Besonders stark war der Effekt einer ähnlichen Beraterin auf die Annahmebereitschaft des Beratungsangebotes bei vulnerablen Frauen, die ein hohes HIV-Stigma erlebten, ein geringes Selbstwertgefühl hatten oder bzw. und wenig Unterstützung in ihrem sozialen Umfeld erfuhren. Diese Frauen nahmen ein Beratungsangebot von einer Beraterin, die ohne HIV lebt, deutlich weniger an, zeigten jedoch bei einer Beraterin mit HIV einen starken Anstieg in der Annahmebereitschaft. Eine Beraterin, die auch mit HIV lebt, ist vor allem für die Frauen wichtig, die möglicherweise am stärksten von einem Beratungsangebot profitieren können.

In der Studie hatten Frauen mit einem hohen HIV-Stigmatisierungserleben ein geringeres Selbstwertgefühl und nahmen weniger soziale Unterstützung in ihrem Umfeld wahr als Frauen mit niedrigem Stigmatisierungserleben.
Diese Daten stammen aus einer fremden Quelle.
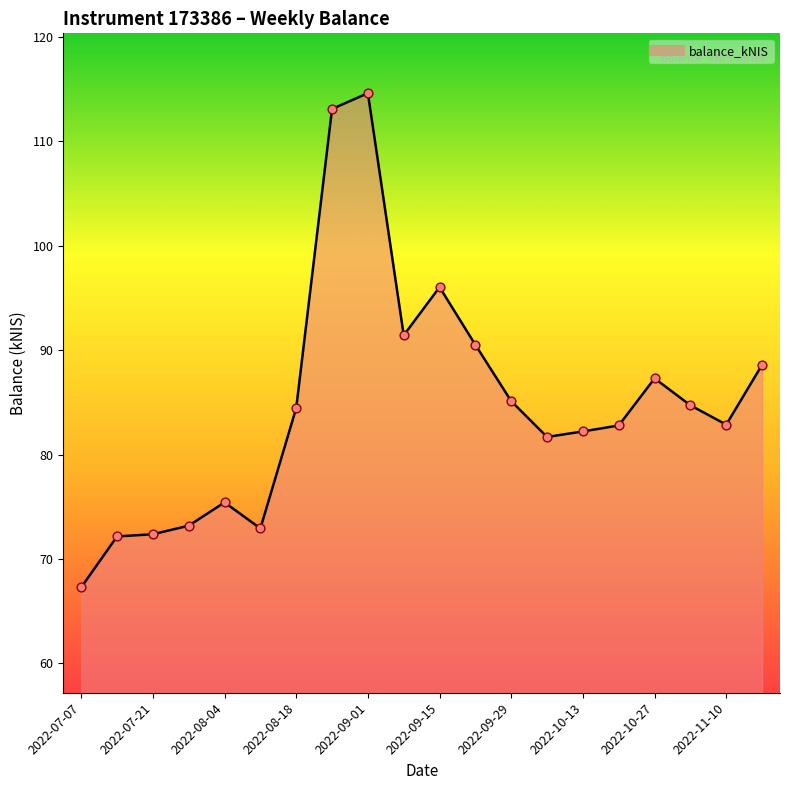

What is the minimum value shown in the chart?

67.3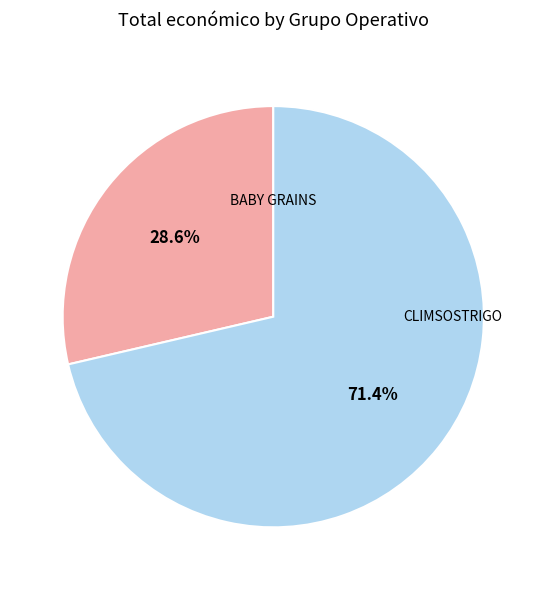

Is there a majority slice in this chart?

Yes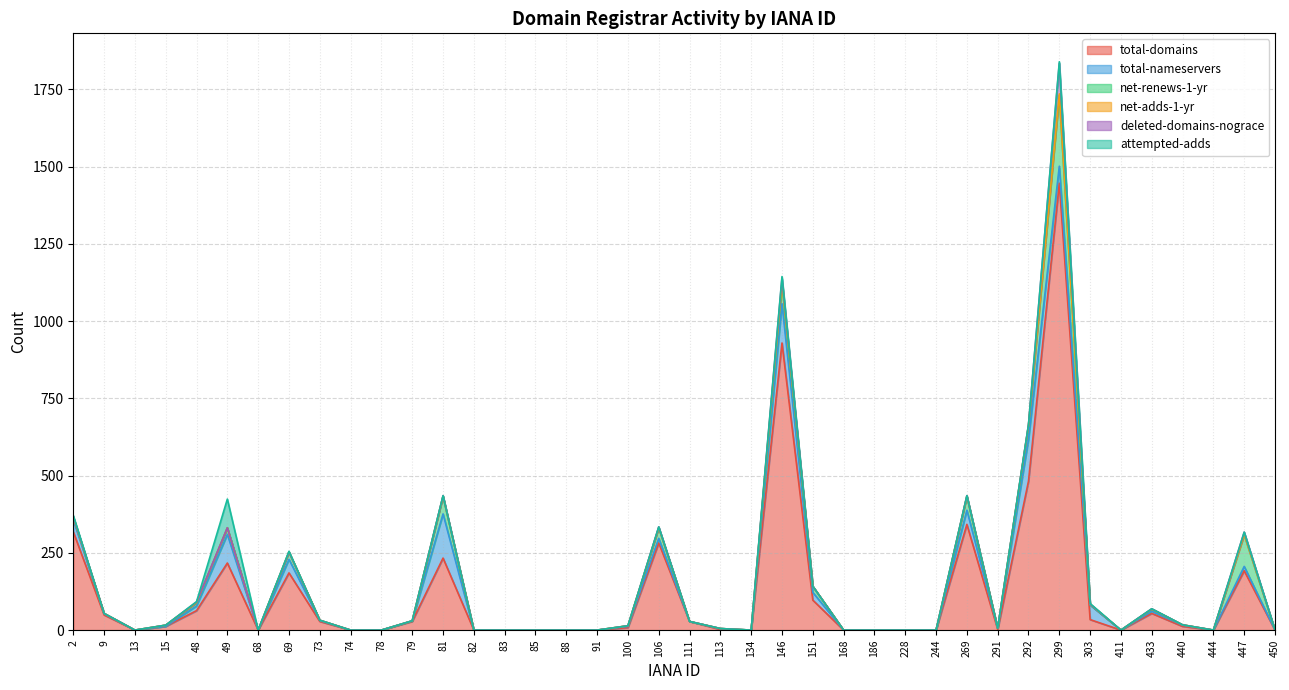

True or false: total-domains and net-renews-1-yr cross at least once.

False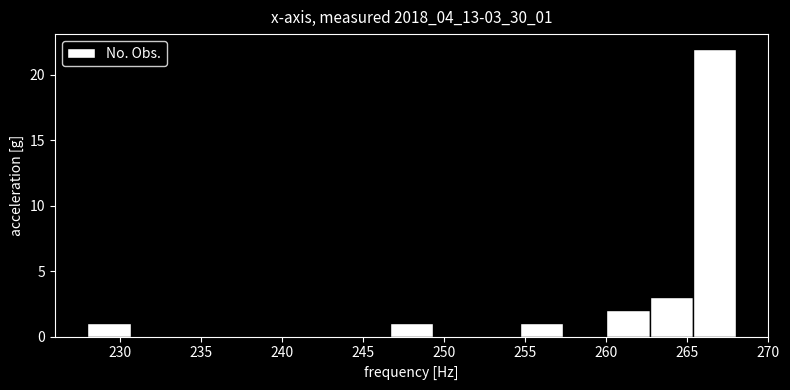

Reading left to right, transcribe this chart: for each bar, give the range it covers on the x-axis and its height. Neither the bar edges nor the heights are printed on the chart, so give them approximately, as read against the axes.

228.0 to 230.5: 1
230.5 to 233.5: 0
233.5 to 236.0: 0
236.0 to 238.5: 0
238.5 to 241.5: 0
241.5 to 244.0: 0
244.0 to 246.5: 0
246.5 to 249.5: 1
249.5 to 252.0: 0
252.0 to 254.5: 0
254.5 to 257.5: 1
257.5 to 260.0: 0
260.0 to 262.5: 2
262.5 to 265.5: 3
265.5 to 268.0: 22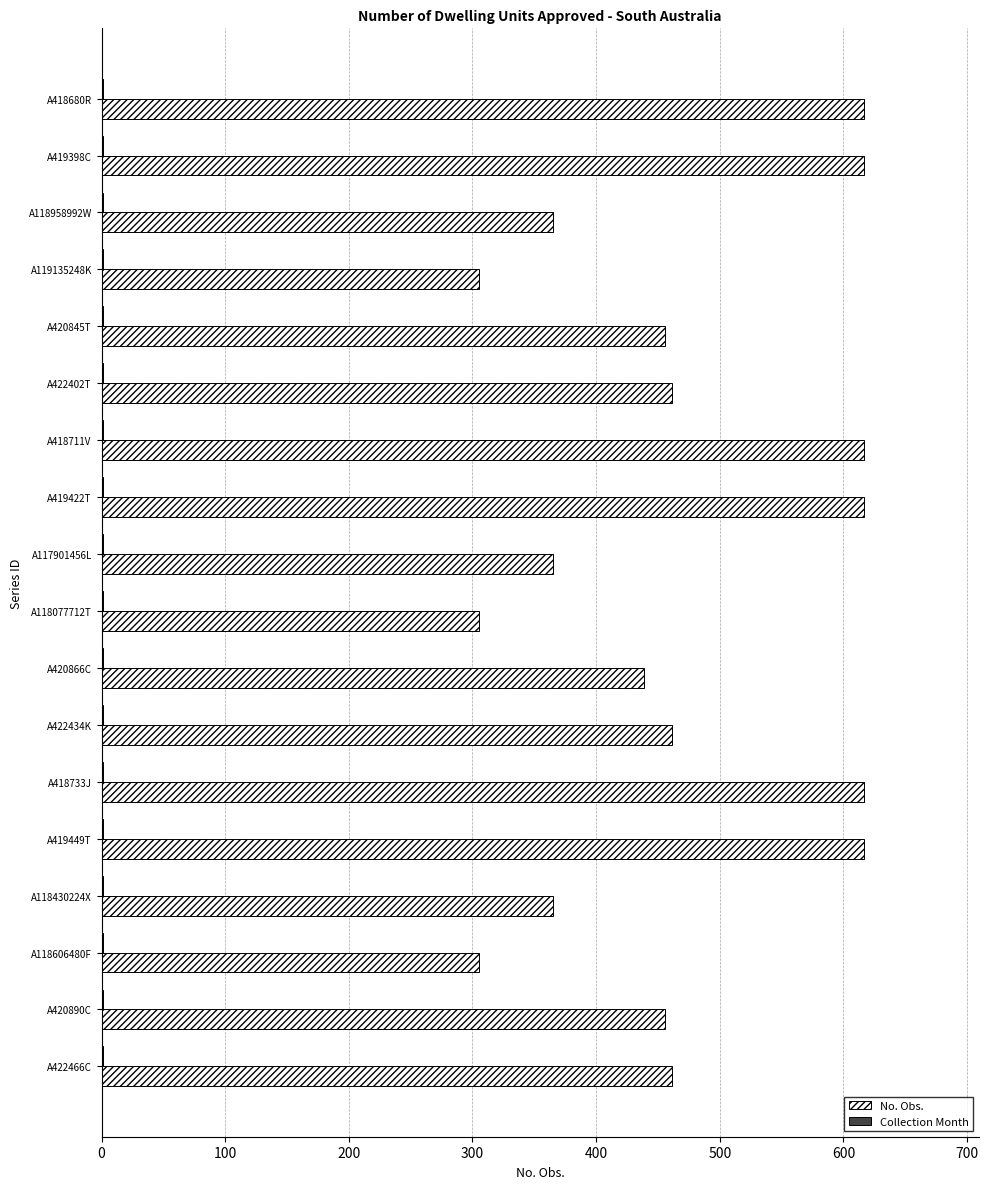

Which series has the largest total across all categories?

No. Obs.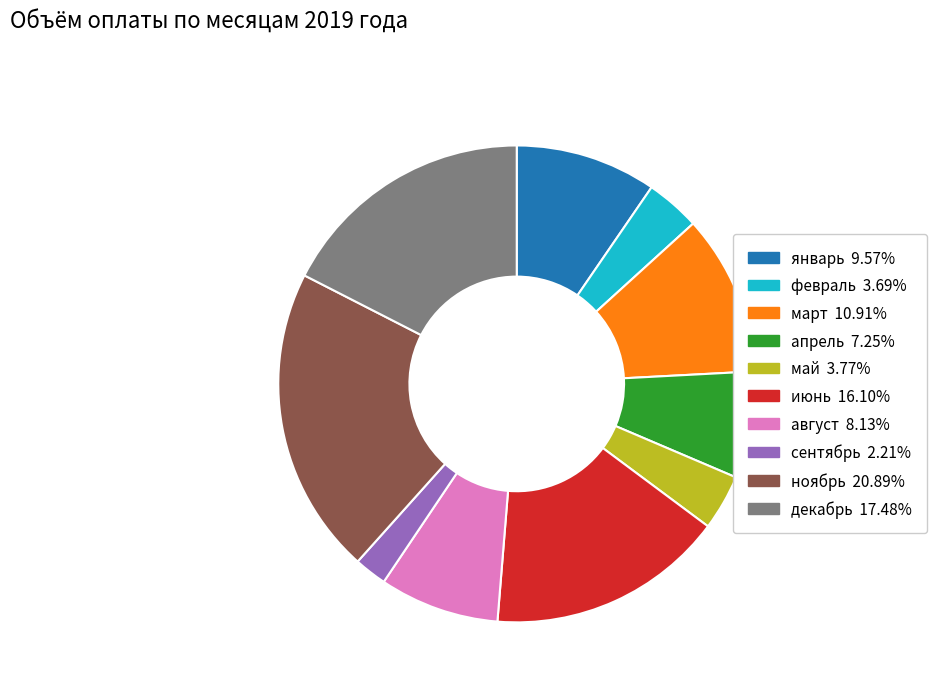

Which has a higher value, декабрь or январь?

декабрь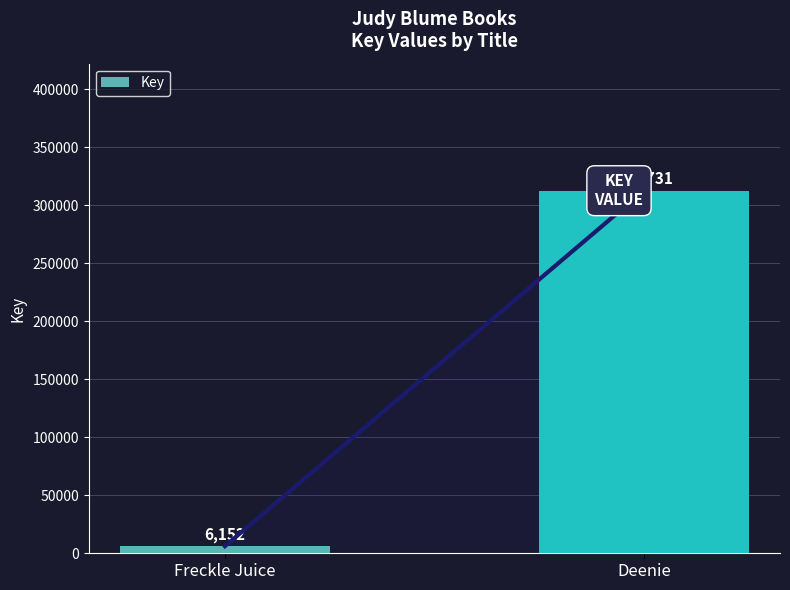

How many values are below 312731?

1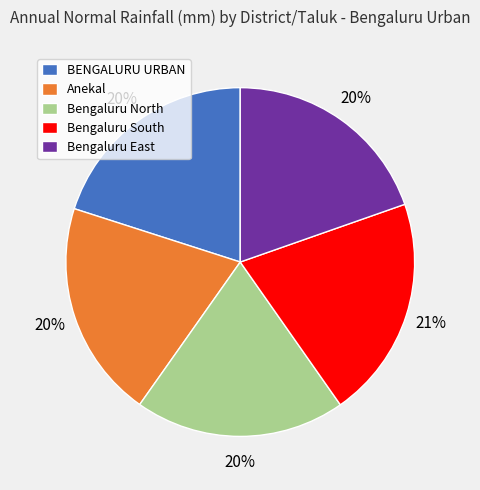

To the nearest percent, what is the average slice percentage?

20%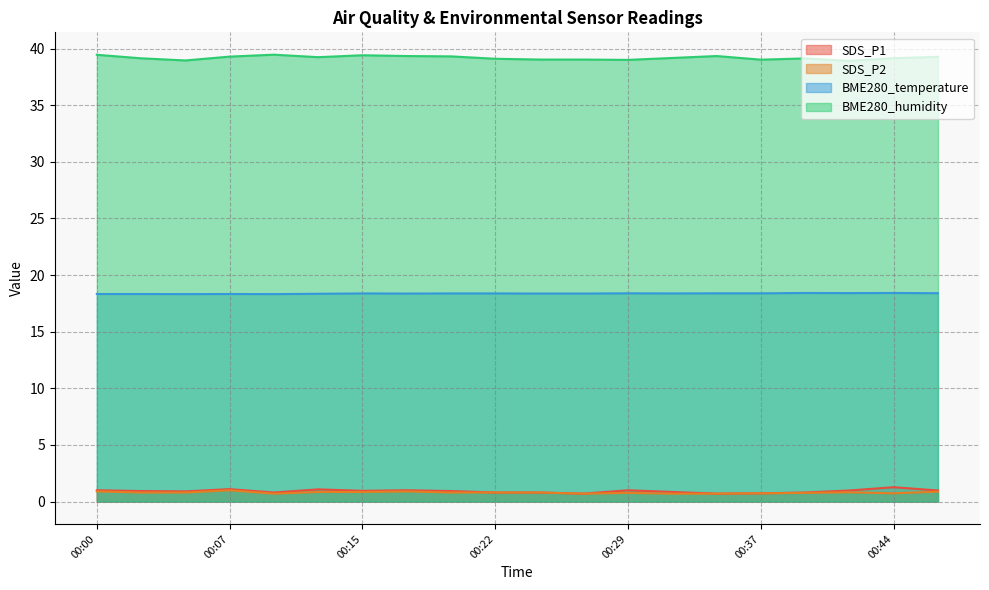

What is the value of the SDS_P2 point at the 16th from the left?

0.7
Frauen, die neben ihrer HIV-Infektion auch mit einer Hepatitis C-Koinfektion lebten (n=22), nahmen eine Stigmatisierung außerdem besonders intensiv wahr.

Die Ergebnisse der Studie zeigen, dass der Gesundheitsstatus von Beraterinnen einen Einfluss auf die Annahmebereitschaft von Beratungsangeboten für Frauen mit HIV hat. Es wird empfohlen, Projekte, die nach einem Peer-to-peer-Ansatz arbeiten, zu fördern und auszubauen sowie Frauen, die mit HIV leben, als Beraterinnen auszubilden und stärker in der HIV/AIDS-Beratung zu beschäftigen.